After suffering an early defeat, Drax helps Iron Man defeat the blood brothers, with Thanos revealed at story’s end to be a robot stand-in.
That might have been the end of things. Fortunately, Starlin took over as both writer and penciler of Captain Marvel that same year, bringing with him the groundwork he had laid in this initial story.
Created by Stan Lee and artist Gene Colan at the end of Marvel comics’ first wave, Captain Marvel was something of a failed property. He never caught fire like the rest of his superhero contemporaries and for two years he simply coasted along, before finally landing in Starlin’s hands.
Starlin was a perfect fit for the floundering title and set about slowly edging away from traditional super hero tropes, as the book adopted an increasingly cosmic tone.
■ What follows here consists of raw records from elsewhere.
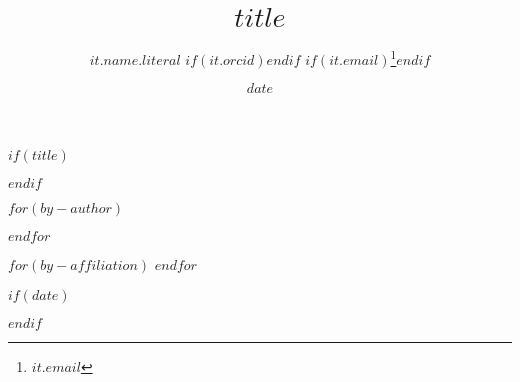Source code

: $if(title)$
\title{$title$}
$endif$

$for(by-author)$
  \author[$for(it.affiliations)$$it.id$$sep$,$endfor$]{
    $it.name.literal$%
    $if(it.orcid)$$endif$%
    $if(it.email)$\thanks{\href{mailto:$it.email$}{$it.email$}}$endif$%
  }
$endfor$

$for(by-affiliation)$
$endfor$

$if(date)$
  \date{$date$}
$endif$
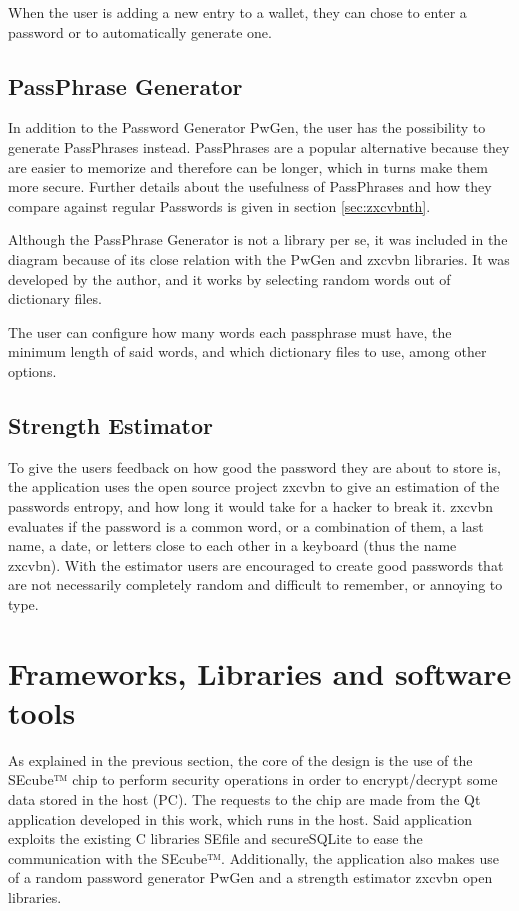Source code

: When the user is adding a new entry to a wallet, they can chose to enter a password or to automatically generate one.

\subsection{PassPhrase Generator}
In addition to the Password Generator PwGen, the user has the possibility to generate PassPhrases instead. PassPhrases are a popular alternative because they are easier to memorize and therefore can be longer, which in turns make them more secure. Further details about the usefulness of PassPhrases and how they compare against regular Passwords is given in section \ref{sec:zxcvbnth}.

Although the PassPhrase Generator is not a library per se, it was included in the diagram because of its close relation with the PwGen and zxcvbn \cite{zxgit} libraries. It was developed by the author, and it works by selecting random words out of dictionary files. 

The user can configure how many words each passphrase must have, the minimum length of said words, and which dictionary files to use, among other options.

\subsection{Strength Estimator}
To give the users feedback on how good the password they are about to store is, the application uses the open source project zxcvbn to give an estimation of the passwords entropy, and how long it would take for a hacker to break it. zxcvbn evaluates if the password is a common word, or a combination of them, a last name, a date, or letters close to each other in a keyboard (thus the name zxcvbn). With the estimator users are encouraged to create good passwords that are not necessarily completely random and difficult to remember, or annoying to type.

\section{Frameworks, Libraries and software tools} \label{sec:lib}

As explained in the previous section, the core of the design is the use of the SEcube™ chip to perform security operations in order to encrypt/decrypt some data stored in the host (PC). The requests to the chip are made from the Qt application developed in this work, which runs in the host. Said application exploits the existing C libraries SEfile and secureSQLite to ease the communication with the SEcube™. Additionally, the application also makes use of a random password generator PwGen and a strength estimator zxcvbn open libraries.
Thanos was a big part of this, unfurling an elaborate plan to secure the cosmic cube, a small crystalline object possessing near-limitless, godlike power.
In the ensuing story, the Captain fights his way through a variety of colorful henchmen, struggles with his role as a warrior, and eventually attains the status of cosmic awareness.
Thanos remains a strong presence throughout, continuing his role as a shadowy mastermind, unleashing a full-scale beatdown on the Avengers and engaging in a bizarre psychic duel with Drax before finally throwing down with the good Captain.
The story also reveals his unholy obsession with death, not the phenomenon, but the literal incarnation of this force with whom he is in love.
This brought another interesting facet to the character, imbuing him with frightening motivation, while simultaneously making him slightly more human.
In many ways, these read like typical comics of the time, full of never-ending fistfights and overwrought dialogue. Look beneath the surface though and you’ll notice something else going on too, a growing reflection of counter culture ideas.
Starlin’s writing played with vast themes such as eternity and death, while his artwork took on a decidedly psychedelic tone.
Then there was the character’s quest for cosmic awareness, mirroring the new age philosophies becoming popular in counter cultural circles.
These innovations became a part of the industry as a whole, pushing comics into what is often referred to as the medium’s bronze age. It’s something Starlin would expand upon even further in his follow up series Warlock, where Thanos would put in his next appearance.
A quick note if you’re interested in reading these stories, they can all be found in a trade paperback called, The Life and Death of Captain Marvel, which compiles Iron Man #55 together with Captain Marvel 25-34 , and a Captain Marvel-centered Graphic Novel.
It’s a few years out of print, but a likely find on the secondary market. You can also find all of these issues electronically on the marvel app.
A brief disclaimer, if you do go the trade paperback route, save the last chapter for later. It takes place at a much later time and spoils a lot of what happens in the second big Thanos arc.